The relevant areas of law are:
- Employers’ duties regarding health and safety in the workplace, particularly under the Health and Safety at Work Act. The general duty under that Act is that employers are responsible, so far as reasonably practicable, for the health and safety of their employees (HSWA ss. 2 and 3). Breaches of this duty can result in criminal prosecution as well as civil liability.
- Employer’s duties not to discriminate against their employees on the grounds of one of the 9 protected characteristics under the Equality Act 2010. Belief is a protected characteristic and under the Act, belief is defined as “any religious or philosophical belief and a reference to belief includes a reference to a lack of belief”.

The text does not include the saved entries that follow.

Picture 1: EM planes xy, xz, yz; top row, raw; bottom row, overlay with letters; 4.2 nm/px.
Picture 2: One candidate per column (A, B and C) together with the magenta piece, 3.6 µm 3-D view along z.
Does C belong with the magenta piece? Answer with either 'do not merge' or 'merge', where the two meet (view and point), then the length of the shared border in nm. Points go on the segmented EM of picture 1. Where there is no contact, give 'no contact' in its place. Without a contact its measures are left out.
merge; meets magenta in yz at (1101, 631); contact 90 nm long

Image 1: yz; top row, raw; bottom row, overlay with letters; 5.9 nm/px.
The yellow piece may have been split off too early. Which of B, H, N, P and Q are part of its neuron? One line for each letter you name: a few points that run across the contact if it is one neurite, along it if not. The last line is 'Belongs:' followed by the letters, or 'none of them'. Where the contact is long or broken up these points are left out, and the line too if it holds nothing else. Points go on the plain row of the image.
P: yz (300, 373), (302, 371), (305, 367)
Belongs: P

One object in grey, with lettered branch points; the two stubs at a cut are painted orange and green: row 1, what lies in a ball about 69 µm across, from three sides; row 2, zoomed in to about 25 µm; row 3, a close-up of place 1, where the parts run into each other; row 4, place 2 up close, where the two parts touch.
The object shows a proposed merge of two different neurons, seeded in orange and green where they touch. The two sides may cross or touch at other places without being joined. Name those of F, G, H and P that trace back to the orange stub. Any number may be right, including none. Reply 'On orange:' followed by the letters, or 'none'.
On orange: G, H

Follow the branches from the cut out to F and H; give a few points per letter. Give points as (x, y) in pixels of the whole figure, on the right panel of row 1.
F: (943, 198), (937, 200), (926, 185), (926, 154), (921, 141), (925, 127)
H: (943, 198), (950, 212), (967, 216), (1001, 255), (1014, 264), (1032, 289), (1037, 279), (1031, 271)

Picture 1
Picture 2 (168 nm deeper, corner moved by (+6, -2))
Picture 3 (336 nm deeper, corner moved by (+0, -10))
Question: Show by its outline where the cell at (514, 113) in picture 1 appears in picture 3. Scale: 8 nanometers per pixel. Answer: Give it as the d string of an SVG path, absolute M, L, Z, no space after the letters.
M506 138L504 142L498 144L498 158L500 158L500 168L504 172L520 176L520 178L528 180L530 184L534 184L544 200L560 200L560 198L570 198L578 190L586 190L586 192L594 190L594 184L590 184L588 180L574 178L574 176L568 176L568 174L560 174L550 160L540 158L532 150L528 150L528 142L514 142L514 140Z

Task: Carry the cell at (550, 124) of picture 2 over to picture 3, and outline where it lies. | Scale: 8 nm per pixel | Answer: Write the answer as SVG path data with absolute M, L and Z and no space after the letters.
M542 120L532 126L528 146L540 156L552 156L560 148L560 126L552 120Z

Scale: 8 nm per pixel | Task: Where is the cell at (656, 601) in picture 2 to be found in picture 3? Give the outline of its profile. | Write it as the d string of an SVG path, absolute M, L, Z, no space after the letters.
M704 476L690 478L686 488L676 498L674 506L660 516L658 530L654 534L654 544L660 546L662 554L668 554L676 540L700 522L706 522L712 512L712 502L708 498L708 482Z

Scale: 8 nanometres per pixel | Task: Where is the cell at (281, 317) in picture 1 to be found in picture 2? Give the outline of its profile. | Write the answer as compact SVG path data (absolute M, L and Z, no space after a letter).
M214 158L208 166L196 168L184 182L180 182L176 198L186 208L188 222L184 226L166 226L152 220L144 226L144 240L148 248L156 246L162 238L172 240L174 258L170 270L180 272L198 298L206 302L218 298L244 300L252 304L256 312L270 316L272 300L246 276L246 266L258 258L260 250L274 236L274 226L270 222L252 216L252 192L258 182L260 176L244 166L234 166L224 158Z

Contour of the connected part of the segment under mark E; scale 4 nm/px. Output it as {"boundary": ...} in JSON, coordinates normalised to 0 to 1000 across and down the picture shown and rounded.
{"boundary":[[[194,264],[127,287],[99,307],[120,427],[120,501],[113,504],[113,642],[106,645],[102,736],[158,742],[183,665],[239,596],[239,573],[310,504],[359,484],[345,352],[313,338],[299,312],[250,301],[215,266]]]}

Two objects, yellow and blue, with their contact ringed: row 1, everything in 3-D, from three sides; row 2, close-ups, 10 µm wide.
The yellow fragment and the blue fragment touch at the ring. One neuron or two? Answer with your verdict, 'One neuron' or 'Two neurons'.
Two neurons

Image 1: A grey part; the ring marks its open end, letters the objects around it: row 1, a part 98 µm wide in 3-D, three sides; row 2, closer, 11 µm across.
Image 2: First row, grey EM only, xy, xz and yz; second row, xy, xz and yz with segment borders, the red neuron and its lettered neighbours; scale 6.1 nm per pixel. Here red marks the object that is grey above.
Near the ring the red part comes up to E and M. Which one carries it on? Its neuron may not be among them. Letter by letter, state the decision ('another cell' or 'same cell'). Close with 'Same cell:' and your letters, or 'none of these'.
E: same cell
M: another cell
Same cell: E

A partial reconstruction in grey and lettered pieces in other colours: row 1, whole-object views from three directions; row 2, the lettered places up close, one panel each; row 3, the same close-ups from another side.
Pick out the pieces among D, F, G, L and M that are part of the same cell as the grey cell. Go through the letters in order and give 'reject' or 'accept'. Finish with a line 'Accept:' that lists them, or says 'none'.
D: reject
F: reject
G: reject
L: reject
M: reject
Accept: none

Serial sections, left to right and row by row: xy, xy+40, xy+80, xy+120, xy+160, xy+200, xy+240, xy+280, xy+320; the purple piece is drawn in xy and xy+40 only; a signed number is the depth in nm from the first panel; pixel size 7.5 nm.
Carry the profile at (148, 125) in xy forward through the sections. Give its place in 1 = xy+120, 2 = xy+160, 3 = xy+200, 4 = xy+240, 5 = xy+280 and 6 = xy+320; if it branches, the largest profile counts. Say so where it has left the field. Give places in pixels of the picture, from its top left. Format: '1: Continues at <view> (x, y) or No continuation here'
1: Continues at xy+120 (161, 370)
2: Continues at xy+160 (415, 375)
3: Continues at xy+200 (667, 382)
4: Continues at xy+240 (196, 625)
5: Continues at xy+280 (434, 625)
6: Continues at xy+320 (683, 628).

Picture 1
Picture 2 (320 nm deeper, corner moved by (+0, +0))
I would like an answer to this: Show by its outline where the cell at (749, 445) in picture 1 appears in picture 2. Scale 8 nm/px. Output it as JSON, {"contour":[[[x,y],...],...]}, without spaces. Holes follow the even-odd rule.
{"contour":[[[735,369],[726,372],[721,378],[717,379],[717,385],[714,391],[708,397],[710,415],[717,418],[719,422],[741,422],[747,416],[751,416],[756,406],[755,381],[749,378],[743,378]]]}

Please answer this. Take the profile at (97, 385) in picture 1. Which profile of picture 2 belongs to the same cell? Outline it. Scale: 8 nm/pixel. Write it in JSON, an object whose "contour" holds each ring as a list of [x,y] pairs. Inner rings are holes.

- Employers also have a duty not to treat those who raise health and safety concerns less favourably or to dismiss them under the Employment Rights Act 1996 and the two-year period of continuous employment requirement for unfair dismissal claims does not apply.
- Someone who raises a health and safety concern is likely also protected under whistle-blowing legislation (s103A ERA 1996).
It is easy to see, therefore, that these legal duties may well come into conflict given vaccination against Covid-19 is seen as a major weapon in the war against the virus, yet a significant minority of people hold an “anti-vax” belief.
An example would be if an employee complains to her employer that she does not wish to closely with someone who has refused a vaccination. This leaves the employer in a difficult position. On the one hand, if the person with the anti-vax position is held by an employment tribunal (on the particular facts of the case and the specific nature of the beliefs and reasons for them) to have a protected belief, then that employee cannot be dismissed without the risk of a claim of unfair dismissal. However, the vaccinated employee similarly cannot be dismissed or subjected to any detriment without there being a risk of a whistle-blowing claim. There is also the requirement of the employer to have a safe place of work (although this can arguably also be brought about by implementing other measures such as hand sanitising, social distancing and mask wearing etc).
In a situation such as this, the employment tribunal would need to decide (a) whether the anti-vax stance is a protected belief and (b) if it is, the balance between the right not to be discriminated against as against the rights and freedoms (as well as other legal obligations) of the discriminator. Not an easy task.
For employers faced with a situation such as this, there are no easy answers. The first thing to do, however, is to establish the reason the worker or employee has refused the vaccine. In order to be a protected belief:
- – The belief must be genuinely held;
- – It must be a belief, not an opinion or viewpoint based on the present state of information available;
- – It must be a belief as to a weighty and substantial aspect of human life and behaviour;
- – It must attain a certain level of cogency, seriousness, cohesion and importance;
- – It must be worthy of respect in a democratic society, not be incompatible with human dignity and not conflict with the fundamental rights of others; and
- – It may be based on science.
Clearly, there are many people who do not wish to have the Covid-19 vaccine because they don’t believe it is safe but there are also those who subscribe to the conspiracy theory that it is actually a 5G chip designed for mind control. Conspiracy theories have been held in the past to have insufficient coherence and cohesion to qualify as protected beliefs and therefore it’s unlikely that employers would need to worry too much about those individuals. However, if you believe that vaccines need to be trialled for much longer in order to establish their safety, there is a chance that this would be found to be a protected belief. However, it was held in the case of McClintock that to establish a belief there needed to be a philosophical viewpoint in which the individual actually believed. It was held to be not enough to have “an opinion based on some real or perceived logic or based on information or lack of information available”.
These are just a few of the problems that employers (and tribunals) are likely to have to grapple with as the pandemic continues and the vaccination programme is rolled out. How the already overloaded Tribunals are going to be able to cope with the resultant claims is yet to be determined!